When you compare the last 18 years as Bernstein did, the average includes 1998-2000, dramatically understating how crowded owning tech is today. It means there were three years out of 18 in which tech was the most expensive any S&P 500 sector has been in 70 years. These facts make the 59 percentile ranking ex-Amazon look heavily understated. Compared to the last 15 years, tech is at the very high end of popularity. With Amazon and Netflix included, it would put tech well above the 90th percentile, based on our analysis. This time growth buyers were joined by income-chasing dividend stock investors who have “piled in” on generous dividends coming from staple, utility, telecom and tech companies. We advise the buyers of historically expensive common stocks to beware! Today, these sectors are being piled into by passive index investors (automatically by capitalization) and Exchange-Traded-Funds (ETFs), which are emphasizing the currently hot and over-crowded dot. Can you hear the rhyme?

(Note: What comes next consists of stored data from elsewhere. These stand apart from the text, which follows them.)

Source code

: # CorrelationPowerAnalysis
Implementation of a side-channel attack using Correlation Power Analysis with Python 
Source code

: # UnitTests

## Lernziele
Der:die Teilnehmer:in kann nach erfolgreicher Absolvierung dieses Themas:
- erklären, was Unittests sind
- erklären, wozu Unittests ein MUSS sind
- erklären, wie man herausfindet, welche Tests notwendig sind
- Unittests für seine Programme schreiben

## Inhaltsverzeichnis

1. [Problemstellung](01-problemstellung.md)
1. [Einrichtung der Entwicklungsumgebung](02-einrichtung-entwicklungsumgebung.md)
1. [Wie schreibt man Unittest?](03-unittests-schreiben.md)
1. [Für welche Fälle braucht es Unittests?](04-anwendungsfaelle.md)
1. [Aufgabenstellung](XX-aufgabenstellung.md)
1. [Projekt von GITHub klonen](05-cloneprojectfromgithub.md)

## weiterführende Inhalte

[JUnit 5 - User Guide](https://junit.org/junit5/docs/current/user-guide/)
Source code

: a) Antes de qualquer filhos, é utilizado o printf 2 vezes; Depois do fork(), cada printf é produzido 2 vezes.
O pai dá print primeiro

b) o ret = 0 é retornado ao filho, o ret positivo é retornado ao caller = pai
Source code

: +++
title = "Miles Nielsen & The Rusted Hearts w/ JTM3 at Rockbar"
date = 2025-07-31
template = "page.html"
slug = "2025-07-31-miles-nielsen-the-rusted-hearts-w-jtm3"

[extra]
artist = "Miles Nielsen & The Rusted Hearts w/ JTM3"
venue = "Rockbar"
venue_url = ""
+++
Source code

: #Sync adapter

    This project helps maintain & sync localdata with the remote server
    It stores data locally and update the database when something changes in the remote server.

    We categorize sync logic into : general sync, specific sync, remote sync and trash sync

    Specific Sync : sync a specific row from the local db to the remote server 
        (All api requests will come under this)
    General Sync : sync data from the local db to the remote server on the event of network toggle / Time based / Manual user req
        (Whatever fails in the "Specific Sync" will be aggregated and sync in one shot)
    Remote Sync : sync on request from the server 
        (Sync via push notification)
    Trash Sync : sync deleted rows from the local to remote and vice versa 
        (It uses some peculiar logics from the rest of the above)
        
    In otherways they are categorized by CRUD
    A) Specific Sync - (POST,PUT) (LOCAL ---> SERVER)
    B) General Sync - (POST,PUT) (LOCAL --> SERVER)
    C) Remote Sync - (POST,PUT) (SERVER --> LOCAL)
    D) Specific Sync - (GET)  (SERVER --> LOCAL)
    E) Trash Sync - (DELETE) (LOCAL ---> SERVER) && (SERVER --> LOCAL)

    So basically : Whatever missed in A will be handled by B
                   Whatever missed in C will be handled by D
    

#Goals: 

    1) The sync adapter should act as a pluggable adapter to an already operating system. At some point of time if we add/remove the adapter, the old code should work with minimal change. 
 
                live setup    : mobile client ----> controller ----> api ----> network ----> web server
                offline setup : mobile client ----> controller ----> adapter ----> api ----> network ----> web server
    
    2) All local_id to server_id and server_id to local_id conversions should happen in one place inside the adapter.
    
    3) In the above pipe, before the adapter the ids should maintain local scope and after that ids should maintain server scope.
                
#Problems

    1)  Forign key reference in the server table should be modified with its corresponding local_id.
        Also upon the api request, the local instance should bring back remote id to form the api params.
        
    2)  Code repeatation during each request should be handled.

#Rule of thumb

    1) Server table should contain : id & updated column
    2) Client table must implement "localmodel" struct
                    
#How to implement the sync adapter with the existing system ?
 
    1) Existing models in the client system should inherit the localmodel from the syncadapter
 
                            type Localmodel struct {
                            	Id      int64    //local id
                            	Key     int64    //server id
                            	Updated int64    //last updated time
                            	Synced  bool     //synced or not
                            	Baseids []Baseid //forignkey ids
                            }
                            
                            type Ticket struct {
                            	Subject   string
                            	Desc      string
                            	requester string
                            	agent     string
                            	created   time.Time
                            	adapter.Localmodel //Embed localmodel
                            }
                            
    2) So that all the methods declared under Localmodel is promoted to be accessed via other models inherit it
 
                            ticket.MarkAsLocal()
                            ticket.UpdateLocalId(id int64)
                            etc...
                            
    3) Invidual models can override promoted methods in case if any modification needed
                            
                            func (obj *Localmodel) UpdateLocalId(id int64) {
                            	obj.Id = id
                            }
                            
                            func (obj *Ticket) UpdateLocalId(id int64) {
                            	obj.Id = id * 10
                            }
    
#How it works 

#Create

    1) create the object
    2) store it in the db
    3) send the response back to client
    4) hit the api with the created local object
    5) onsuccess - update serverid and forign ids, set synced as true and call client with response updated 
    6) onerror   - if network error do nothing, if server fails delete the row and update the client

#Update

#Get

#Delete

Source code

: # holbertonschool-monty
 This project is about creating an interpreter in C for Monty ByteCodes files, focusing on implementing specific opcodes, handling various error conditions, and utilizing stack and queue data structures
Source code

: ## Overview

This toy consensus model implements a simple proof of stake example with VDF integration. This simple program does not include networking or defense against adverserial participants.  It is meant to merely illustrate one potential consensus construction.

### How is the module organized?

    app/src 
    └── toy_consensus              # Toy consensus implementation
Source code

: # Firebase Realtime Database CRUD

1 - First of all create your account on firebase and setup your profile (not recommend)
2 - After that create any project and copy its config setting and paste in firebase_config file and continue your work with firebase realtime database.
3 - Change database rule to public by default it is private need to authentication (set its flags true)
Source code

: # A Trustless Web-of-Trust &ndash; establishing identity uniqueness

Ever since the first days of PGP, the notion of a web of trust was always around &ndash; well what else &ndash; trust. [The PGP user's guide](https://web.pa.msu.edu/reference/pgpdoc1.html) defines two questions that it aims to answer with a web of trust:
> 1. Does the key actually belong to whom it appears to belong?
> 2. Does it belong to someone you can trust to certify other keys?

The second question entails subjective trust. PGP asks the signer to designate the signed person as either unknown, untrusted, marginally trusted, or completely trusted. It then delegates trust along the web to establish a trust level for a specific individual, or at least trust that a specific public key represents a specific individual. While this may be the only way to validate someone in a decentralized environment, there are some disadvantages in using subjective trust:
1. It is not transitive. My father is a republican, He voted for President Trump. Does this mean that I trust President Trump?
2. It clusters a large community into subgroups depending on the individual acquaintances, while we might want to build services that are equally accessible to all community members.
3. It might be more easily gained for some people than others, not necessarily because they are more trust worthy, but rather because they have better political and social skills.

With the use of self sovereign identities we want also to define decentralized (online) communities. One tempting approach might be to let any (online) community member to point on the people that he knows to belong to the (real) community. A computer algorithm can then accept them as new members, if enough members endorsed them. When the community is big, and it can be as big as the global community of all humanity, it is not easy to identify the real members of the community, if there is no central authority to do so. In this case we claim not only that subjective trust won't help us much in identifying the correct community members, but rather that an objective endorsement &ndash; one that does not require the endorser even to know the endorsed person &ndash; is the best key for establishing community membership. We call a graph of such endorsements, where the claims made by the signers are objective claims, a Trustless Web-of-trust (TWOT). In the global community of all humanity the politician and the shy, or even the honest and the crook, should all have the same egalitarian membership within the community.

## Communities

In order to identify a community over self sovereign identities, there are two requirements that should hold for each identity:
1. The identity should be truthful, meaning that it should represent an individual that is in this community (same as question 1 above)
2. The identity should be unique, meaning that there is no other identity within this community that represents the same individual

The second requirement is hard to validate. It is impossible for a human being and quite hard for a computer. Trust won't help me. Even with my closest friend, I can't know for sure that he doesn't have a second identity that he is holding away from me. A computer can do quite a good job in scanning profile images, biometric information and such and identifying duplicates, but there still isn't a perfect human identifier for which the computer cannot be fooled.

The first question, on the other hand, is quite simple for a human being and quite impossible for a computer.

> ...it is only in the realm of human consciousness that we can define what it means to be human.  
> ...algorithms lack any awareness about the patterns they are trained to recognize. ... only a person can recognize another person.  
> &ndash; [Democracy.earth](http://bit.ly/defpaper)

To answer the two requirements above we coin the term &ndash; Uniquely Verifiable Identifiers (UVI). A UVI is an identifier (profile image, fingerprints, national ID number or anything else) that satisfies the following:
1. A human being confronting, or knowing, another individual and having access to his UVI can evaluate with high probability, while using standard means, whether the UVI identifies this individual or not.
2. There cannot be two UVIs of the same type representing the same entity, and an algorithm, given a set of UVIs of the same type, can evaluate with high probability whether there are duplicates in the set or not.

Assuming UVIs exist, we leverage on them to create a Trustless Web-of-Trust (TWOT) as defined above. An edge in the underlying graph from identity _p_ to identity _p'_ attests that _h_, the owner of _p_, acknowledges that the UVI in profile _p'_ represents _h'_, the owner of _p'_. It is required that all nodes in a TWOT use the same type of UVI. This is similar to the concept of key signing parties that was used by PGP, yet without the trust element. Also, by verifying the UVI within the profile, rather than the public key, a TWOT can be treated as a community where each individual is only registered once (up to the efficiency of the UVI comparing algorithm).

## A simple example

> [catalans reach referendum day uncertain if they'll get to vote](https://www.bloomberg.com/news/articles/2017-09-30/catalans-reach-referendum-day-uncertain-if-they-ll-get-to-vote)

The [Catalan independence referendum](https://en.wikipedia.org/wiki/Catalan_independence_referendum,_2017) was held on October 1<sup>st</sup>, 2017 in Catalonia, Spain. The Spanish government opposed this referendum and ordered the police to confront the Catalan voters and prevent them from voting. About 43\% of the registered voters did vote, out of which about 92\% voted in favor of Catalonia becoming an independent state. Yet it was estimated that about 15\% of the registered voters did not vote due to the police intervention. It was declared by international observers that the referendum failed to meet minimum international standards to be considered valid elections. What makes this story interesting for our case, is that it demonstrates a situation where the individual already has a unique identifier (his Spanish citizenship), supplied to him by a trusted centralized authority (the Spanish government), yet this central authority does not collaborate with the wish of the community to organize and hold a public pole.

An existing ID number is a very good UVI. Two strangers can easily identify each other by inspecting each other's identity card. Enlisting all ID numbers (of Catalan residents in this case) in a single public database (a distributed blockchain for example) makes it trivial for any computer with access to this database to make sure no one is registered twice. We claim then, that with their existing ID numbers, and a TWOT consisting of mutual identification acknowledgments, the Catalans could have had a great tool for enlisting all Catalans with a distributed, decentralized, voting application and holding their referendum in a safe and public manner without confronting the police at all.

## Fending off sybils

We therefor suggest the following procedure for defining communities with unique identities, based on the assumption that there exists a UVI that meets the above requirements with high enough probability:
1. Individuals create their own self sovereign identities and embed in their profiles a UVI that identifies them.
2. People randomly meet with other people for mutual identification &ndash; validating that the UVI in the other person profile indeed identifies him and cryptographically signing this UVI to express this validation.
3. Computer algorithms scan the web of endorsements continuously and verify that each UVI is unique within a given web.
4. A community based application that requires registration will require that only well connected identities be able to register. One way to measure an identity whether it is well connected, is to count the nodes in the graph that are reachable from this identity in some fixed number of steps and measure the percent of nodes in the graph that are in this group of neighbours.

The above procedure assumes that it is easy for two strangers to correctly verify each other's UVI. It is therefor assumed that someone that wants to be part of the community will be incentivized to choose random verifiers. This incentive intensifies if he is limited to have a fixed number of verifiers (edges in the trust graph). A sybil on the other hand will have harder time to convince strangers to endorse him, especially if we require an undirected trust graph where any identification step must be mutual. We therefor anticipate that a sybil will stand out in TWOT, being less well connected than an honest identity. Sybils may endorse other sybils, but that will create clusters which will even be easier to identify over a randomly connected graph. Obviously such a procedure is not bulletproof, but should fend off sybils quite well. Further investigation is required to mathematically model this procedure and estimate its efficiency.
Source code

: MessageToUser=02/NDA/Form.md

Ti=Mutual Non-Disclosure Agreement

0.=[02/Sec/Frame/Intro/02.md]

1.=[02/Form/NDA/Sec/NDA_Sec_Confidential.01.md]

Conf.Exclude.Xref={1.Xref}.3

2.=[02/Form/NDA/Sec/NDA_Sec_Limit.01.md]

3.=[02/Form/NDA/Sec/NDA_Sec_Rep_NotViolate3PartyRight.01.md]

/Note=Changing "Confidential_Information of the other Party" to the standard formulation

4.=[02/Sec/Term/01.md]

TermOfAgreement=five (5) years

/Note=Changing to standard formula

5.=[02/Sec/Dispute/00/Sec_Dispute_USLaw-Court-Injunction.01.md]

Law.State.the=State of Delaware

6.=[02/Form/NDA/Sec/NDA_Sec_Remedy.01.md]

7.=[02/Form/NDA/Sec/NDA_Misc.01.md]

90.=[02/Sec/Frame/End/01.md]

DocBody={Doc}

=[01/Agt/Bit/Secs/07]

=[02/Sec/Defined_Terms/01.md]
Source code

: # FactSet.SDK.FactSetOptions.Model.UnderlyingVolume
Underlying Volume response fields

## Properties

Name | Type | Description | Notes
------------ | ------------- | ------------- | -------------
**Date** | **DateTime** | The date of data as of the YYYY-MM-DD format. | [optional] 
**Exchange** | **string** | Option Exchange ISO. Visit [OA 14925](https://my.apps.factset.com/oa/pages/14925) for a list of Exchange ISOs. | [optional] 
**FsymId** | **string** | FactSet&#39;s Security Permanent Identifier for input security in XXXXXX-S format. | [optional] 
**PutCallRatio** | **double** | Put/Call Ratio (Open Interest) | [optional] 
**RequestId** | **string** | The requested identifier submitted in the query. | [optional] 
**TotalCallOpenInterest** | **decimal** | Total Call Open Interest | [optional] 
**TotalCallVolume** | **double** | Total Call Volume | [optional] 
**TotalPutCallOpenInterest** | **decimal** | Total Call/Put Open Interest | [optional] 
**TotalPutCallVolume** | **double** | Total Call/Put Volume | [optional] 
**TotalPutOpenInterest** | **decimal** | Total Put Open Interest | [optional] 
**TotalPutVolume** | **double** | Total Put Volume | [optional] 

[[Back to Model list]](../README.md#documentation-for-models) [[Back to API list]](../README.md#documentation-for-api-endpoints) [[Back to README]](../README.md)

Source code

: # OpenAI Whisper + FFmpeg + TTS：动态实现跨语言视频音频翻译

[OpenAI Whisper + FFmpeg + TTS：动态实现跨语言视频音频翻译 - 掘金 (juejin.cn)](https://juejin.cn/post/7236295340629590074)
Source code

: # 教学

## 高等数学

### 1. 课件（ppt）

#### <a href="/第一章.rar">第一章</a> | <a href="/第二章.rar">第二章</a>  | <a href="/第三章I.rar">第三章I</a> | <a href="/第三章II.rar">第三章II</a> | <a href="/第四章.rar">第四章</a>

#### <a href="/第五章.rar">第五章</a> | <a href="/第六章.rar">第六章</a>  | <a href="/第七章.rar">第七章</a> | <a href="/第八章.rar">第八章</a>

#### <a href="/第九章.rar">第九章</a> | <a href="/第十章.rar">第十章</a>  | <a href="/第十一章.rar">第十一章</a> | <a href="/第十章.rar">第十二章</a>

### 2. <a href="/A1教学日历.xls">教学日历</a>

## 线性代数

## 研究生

For other reasons, we must be extremely careful with energy investments. In the majority of the last 18 years, energy companies had one of their best runs in history. Therefore, its percentile ranking is a bit deceptive because they were one of the darlings during the China Boom of 2004 to 2014. This isn’t very difficult for us to deal with due to their weakened balance sheets and negative free cash flow numbers. None of the integrated oil companies or the exploration and production companies even vaguely fit our qualitative criteria for stock selection.

Lastly, among the anomalies, the last 18 years included deeply out-of-favor periods for financials from 1998-2000, 2007-2012 and the last year. As you know, we believe they have effectively become a political and investing cuss word. This means financials are in the 25th percentile as compared to a really terrible 18 years of existence!

Besides examining the anomalies, we need to examine our existing holdings to see if we own anything manically priced in the more popular sectors which investors have “piled” into. We own Johnson and Johnson (JNJ) and Walgreen’s (WBA), which have historically traded with the consumer staple sector of the index. Both trade at a sizable discount to the consumer staples category on a price-to-earnings (P/E) ratio basis and trade more in sympathy with the healthcare sector (where JNJ resides) and with the consumer discretionary sector in the case of WBA. We will watch them vigilantly.

We must double our efforts to find and hold companies which fit our eight criteria for common stock ownership and are in great disfavor from a long-duration standpoint. Among financials, American Express (AXP) has some problems in the aftermath of divorcing Costco (COST), but it has one of the premier balance sheets, credit card businesses and free cash flow in the S&P 500 Index. It trades at a big discount to the index, its peers and to where it has traded in much higher interest rate environments over the last 18 years.

The article and chart continues to make us drool over the shares of Berkshire Hathaway (BRKB). Buffett has it loaded with financials like Bank of America (BAC), Wells Fargo (WFC), Amex and GEICO. Buffett also owns industrial companies like Burlington Northern Santa Fe, Precision Castparts and Marmon Group. It looks like a marvelous way to bargain hunt in the most out-of-favor sectors. Berkshire is under-owned and very contrary at 1.3 times book value.

In conclusion, this chart and our analysis makes us feel very good about the future performance of our portfolio relative to the S&P 500 Index or other passive large-cap vehicles. A massive part of the total capitalization of the S&P sits in the spendy consumer staples and glamour technology stocks, making it rhyme with 1999. Other active managers are very committed to them as compared to the last 18 years. On the other hand, we are heavily over-weighted financials (30%) and consumer discretionary shares (32.5%), which are under-owned by active managers when AMZN and NFLX are excluded. We believe as the rhyme plays out, there is very little chance of investors piling out of under-owned holdings which meet our eight criteria for stock selection.

William Smead is CEO and chief investment officer at Smead Capital Management.